Quoted passage:

== Segment start ==

Dimpled metamaterial in honeycomb pattern. [Credit: Harvard John A. Paulson School of Engineering and Applied Sciences (SEAS)]

 

 

By Anne J. Manning, Harvard John A. Paulson School of Engineering and Applied Sciences (SEAS)

Editor's note: Please watch the video. Very informative.

Imagine a road cyclist or downhill skier whose clothing adapts to their wind speed, allowing them to shave time just by pulling or stretching the fabric.

Such cutting-edge textiles are within reach, thanks to researchers at the Harvard John A. Paulson School of Engineering and Applied Sciences (SEAS). Led by SEAS mechanical engineering graduate student David Farrell, a study published in Advanced Materials describes a new type of textile that uses dimpling to adjust its aerodynamic properties while worn on the body. The research has potential to change not only high-speed sports, but also industries such as aerospace, maritime, and civil engineering.

The research is a collaboration between the labs of Katia Bertoldi, the William and Ami Kuan Danoff Professor of Applied Mechanics, and Conor J. Walsh, the Paul A. Maeder Professor of Engineering and Applied Sciences.

On-demand golf ball dimples
Farrell, whose research interests lie at the intersection of fluid dynamics and artificially engineered materials, or metamaterials, led the creation of a unique textile that forms dimples on its surface when stretched, even when tightly fitted around a person's body. The fabrics utilize the same aerodynamic principles as a golf ball, whose dimpled surface causes a ball to fly farther by using turbulence to reduce drag. Because the fabric is soft and elastic, it can move and stretch to change the size and shape of the dimples on demand.

VIDEO: This fabric could make you faster. [Credit: Harvard John A. Paulson School of Engineering and Applied Sciences (SEAS)]

Adjusting dimple sizes can make the fabric perform better in certain wind speeds by reducing drag by up to 20%, according to the researchers' experiments using a wind tunnel.

== Segment end ==

Required work:
In the article on dimpled fabric, condense the paragraph beginning "Farrell, whose research interests" into a short bulleted list that keeps its main facts. The items that come next have no connection to the text.

Data records:
== Segment start ==

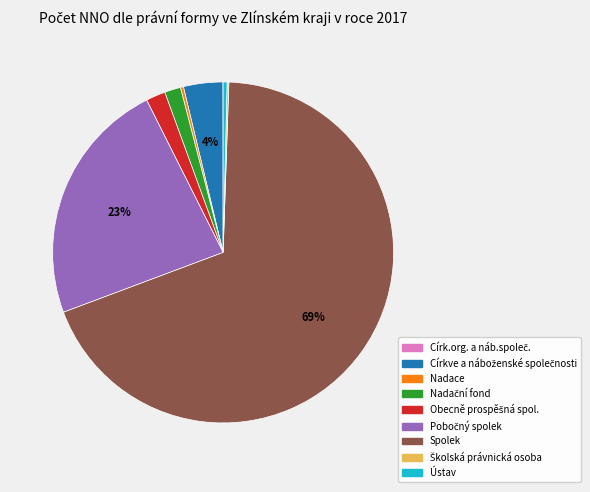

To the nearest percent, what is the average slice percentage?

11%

== Segment end ==
== Segment start ==

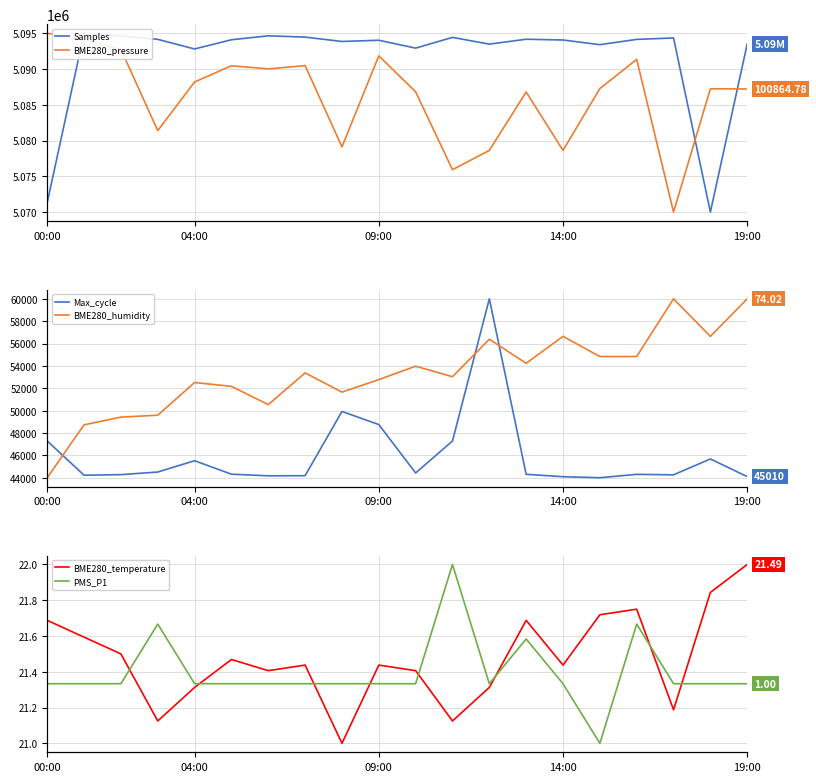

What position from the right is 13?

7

== Segment end ==

Answer box:
- Farrell, whose research focuses on fluid dynamics and metamaterials, led the creation of a textile that forms dimples on its surface when stretched, even when fitted tightly around a person's body.
- The fabric uses the same aerodynamic principle as a golf ball, whose dimples use turbulence to reduce drag and make it fly farther.
- Because it is soft and elastic, the fabric can move and stretch to change the size and shape of its dimples on demand.